| WHAT TO WORK ON |
1 - From the lesson on BIMI, extract the passage starting with "You've built the" and going on through "a generic avatar.".
2 - Answer these questions using the lesson on BIMI:
(a) What does BIMI stand for?
(b) At which DMARC policy settings must a domain be for BIMI?
(c) In what format must the logo be?

| READING PASSAGE |
You've built the authentication foundation — SPF, DKIM, DMARC. Now we get to a genuinely exciting payoff: BIMI, the standard that lets your logo appear next to your email in the inbox.

This Week’s Lesson

BIMI stands for Brand Indicators for Message Identification. It's a DNS record that links your verified brand logo to your email, so recipients see your logo thumbnail instead of a generic avatar.

Gmail, Apple Mail, and Yahoo all support BIMI. When configured correctly, your brand mark appears prominently in the inbox — increasing recognition, trust, and open rates.

BIMI has strict prerequisites: you must have DMARC at p=quarantine or p=reject, and (for Gmail) you need a Verified Mark Certificate (VMC) — a paid certificate from a recognized authority like DigiCert or Entrust that proves your trademark ownership.

The logo itself must be in SVG format, following the SVG Tiny P/S profile. It must be a registered trademark. The DNS record looks like: default._bimi.yourcompany.com TXT 'v=BIMI1; l=https://yourcompany.com/logo.svg; a=https://yourcompany.com/vmcert.pem'

Not every organization needs BIMI immediately — but it's a powerful goal to work toward because it creates a visible trust signal for every email you send.

(Records from a data source)
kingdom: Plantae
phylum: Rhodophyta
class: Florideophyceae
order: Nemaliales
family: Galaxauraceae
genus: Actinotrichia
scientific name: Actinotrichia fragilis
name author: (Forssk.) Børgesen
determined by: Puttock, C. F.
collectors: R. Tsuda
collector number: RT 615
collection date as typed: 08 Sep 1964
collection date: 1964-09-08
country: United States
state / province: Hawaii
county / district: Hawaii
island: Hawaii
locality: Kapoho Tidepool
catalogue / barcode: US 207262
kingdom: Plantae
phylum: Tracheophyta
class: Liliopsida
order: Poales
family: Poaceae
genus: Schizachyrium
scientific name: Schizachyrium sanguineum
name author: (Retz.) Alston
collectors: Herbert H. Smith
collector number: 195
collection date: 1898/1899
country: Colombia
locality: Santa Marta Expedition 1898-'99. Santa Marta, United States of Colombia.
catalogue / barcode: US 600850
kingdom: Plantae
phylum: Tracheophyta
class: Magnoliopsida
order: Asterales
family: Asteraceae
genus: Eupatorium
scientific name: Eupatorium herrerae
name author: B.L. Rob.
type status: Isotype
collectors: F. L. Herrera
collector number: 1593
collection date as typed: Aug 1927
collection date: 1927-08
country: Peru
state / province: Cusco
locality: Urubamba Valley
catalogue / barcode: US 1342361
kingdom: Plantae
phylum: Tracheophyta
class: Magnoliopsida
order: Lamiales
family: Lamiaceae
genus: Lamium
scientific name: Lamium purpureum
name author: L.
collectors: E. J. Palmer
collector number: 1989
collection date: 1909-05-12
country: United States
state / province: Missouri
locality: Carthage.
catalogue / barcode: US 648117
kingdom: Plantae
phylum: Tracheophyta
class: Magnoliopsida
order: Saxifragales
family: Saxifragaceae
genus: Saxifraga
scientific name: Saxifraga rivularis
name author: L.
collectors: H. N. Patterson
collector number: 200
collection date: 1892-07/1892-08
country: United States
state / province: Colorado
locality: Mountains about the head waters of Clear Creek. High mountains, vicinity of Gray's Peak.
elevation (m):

| SET OF ANSWERS |
1 -
You've built the authentication foundation — SPF, DKIM, DMARC. Now we get to a genuinely exciting payoff: BIMI, the standard that lets your logo appear next to your email in the inbox.

This Week’s Lesson

BIMI stands for Brand Indicators for Message Identification. It's a DNS record that links your verified brand logo to your email, so recipients see your logo thumbnail instead of a generic avatar.

2 -
(a) Brand Indicators for Message Identification
(b) p=quarantine or p=reject
(c) SVG, following the SVG Tiny P/S profile